The Log is the Database

foldb has one source of truth: an append-only, Raft-replicated log. Everything else, the storage layer, the indexes, the materialized query results, is just a fold(log). A pure function applied to a sequence of committed entries in order.

A transaction commits when its entry is durable in the log on a quorum of replicas. Not when it's been applied to the storage layer. Not when indexes are updated. The append is the commit. Execution is a deterministic consequence of that commit, not the commit itself.

The log is partitioned across 64 (tunable) Raft groups. A sequencer, itself Raft-replicated, assigns global sequence numbers across all partitions: monotonically increasing, gap-free, cluster-wide. One total order, everywhere. If you're wondering whether two nodes could ever assign the same sequence number to different transactions, the answer is no, that's what the sequencer exists to prevent. It's also the earliest bottleneck in the database, you might run into.

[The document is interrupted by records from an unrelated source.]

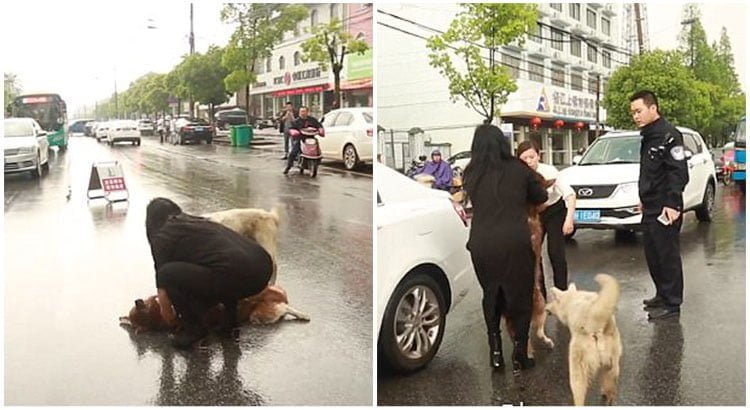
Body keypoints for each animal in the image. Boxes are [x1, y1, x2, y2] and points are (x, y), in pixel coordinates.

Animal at [548, 274, 624, 406]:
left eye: (554, 300)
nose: (546, 308)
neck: (572, 298)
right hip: (612, 366)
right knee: (610, 387)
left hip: (577, 373)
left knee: (579, 397)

The fold executor reads log entries in sequence order and applies them to an LSM tree. One thread per data partition, pinned to a core. No locks. No MVCC inside a partition. There's only one order of events, the log, so there's no concurrency to coordinate. When a transaction touches two partitions, the executors exchange values (the rows each side needs from the other's state at seq - 1) and both apply their slice independently. No locking, no voting. The logic is deterministic and both sides saw the same inputs, so the results are consistent by construction.

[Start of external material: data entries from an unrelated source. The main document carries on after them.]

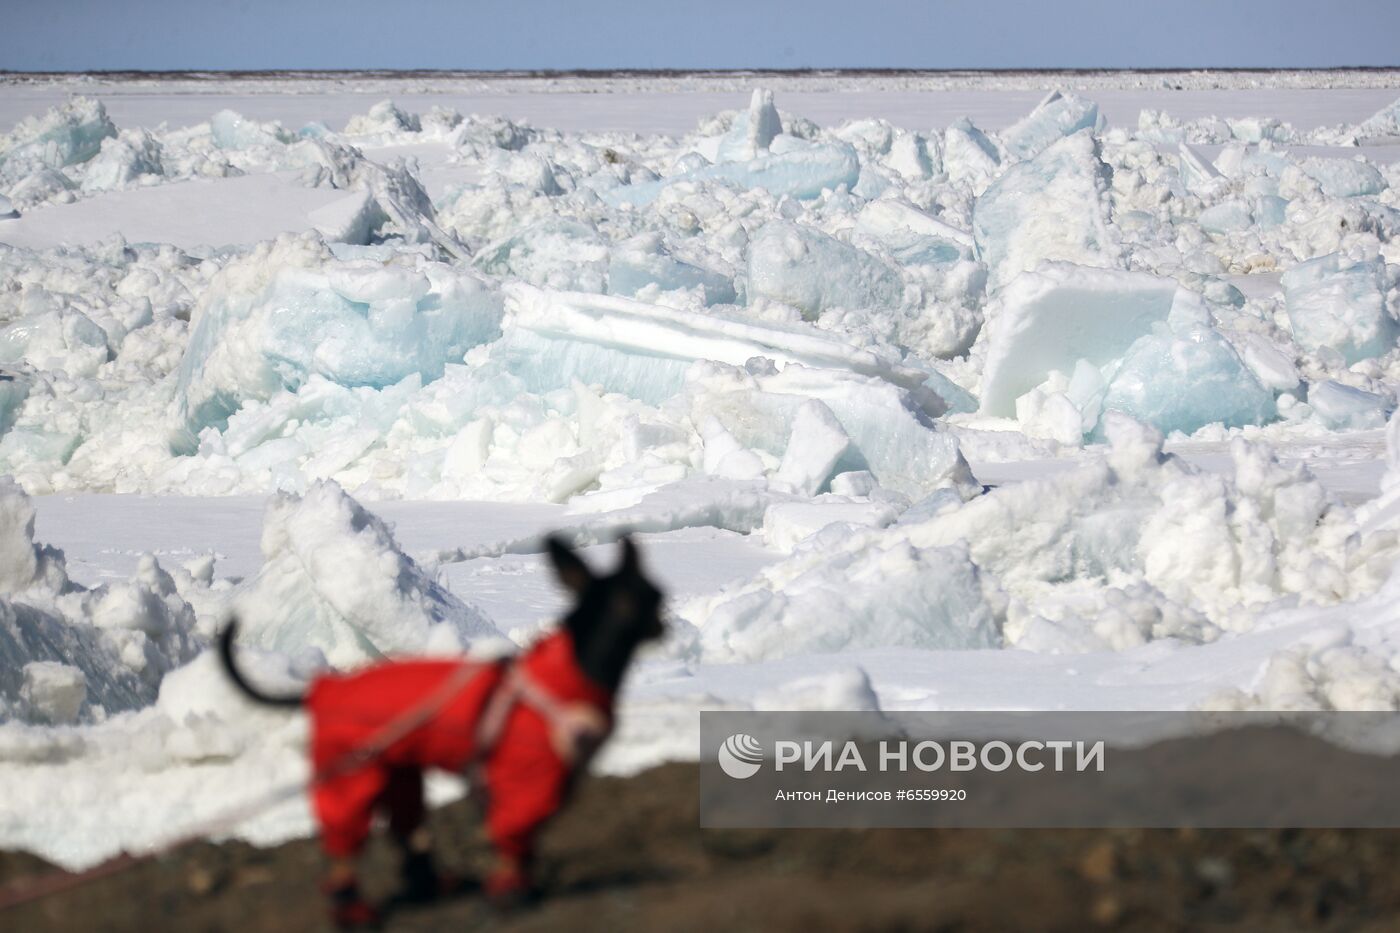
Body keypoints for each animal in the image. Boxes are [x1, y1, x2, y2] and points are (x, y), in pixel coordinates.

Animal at [219, 535, 666, 924]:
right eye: (649, 598)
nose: (664, 625)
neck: (572, 670)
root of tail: (325, 689)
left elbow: (524, 841)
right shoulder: (523, 782)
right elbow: (513, 837)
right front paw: (511, 891)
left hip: (397, 770)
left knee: (406, 829)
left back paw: (429, 884)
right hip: (351, 773)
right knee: (344, 846)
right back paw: (353, 910)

Non-determinism ... things like NOW(), RANDOM(), UUID(), are resolved at the gateway before an intent touches the log. By the time an entry is written, every value is concrete. Every node that replays that entry sees the same thing. The gateway is where impurity stops; inside the fold, impurity doesn't compile. The executor's import whitelist is checked at build time. Wall clock reads are a compile error on the execution path.

SQL queries are registered ahead of time and referenced by a BLAKE3 hash of their AST. The hash is what lives in the log. The query is fixed, the params are fixed, non-determinism is preresolved, and storage state at seq - 1 is fixed. Two nodes with identical log state produce identical results. If they don't, one of them has a bug.

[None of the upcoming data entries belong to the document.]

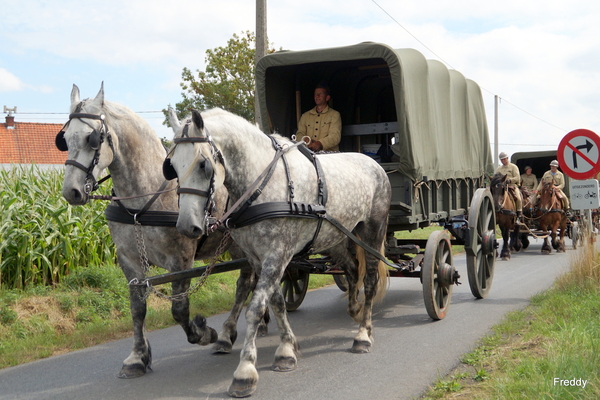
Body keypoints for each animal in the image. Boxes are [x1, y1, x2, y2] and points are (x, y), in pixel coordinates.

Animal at [58, 83, 268, 378]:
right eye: (65, 138)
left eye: (93, 139)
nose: (72, 191)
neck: (143, 203)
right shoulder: (130, 261)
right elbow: (137, 308)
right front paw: (137, 357)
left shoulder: (180, 260)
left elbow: (179, 310)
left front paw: (205, 332)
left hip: (242, 244)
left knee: (244, 284)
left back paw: (227, 335)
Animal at [165, 107, 390, 396]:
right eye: (172, 166)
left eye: (203, 165)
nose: (186, 226)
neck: (263, 183)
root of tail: (373, 163)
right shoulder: (258, 258)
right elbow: (277, 302)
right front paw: (286, 349)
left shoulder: (277, 254)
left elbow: (255, 308)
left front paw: (245, 371)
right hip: (338, 237)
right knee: (351, 270)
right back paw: (354, 309)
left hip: (373, 231)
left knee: (370, 280)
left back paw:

Reads can be issued at any past sequence number. State is versioned by seq in the LSM; historical reads aren't a special mode, they're a property of how the storage layer works. The log can be truncated once a snapshot is durable in object storage and all live readers and CDC subscribers are past that point. Recovery from scratch is: download the snapshot manifest, pull the SSTables, replay forward from the snapshot's seq. That's it.

Schema changes are transactions. DDL goes through the log like everything else. There's no metadata side channel. If the schema isn't in the log, it doesn't exist.

There's one isolation level: strict serializable. The isolation level clause is a parse error. The error message will tell you why.

I'll post more about foldb in the future, including where you can get the code. For now, have a good time.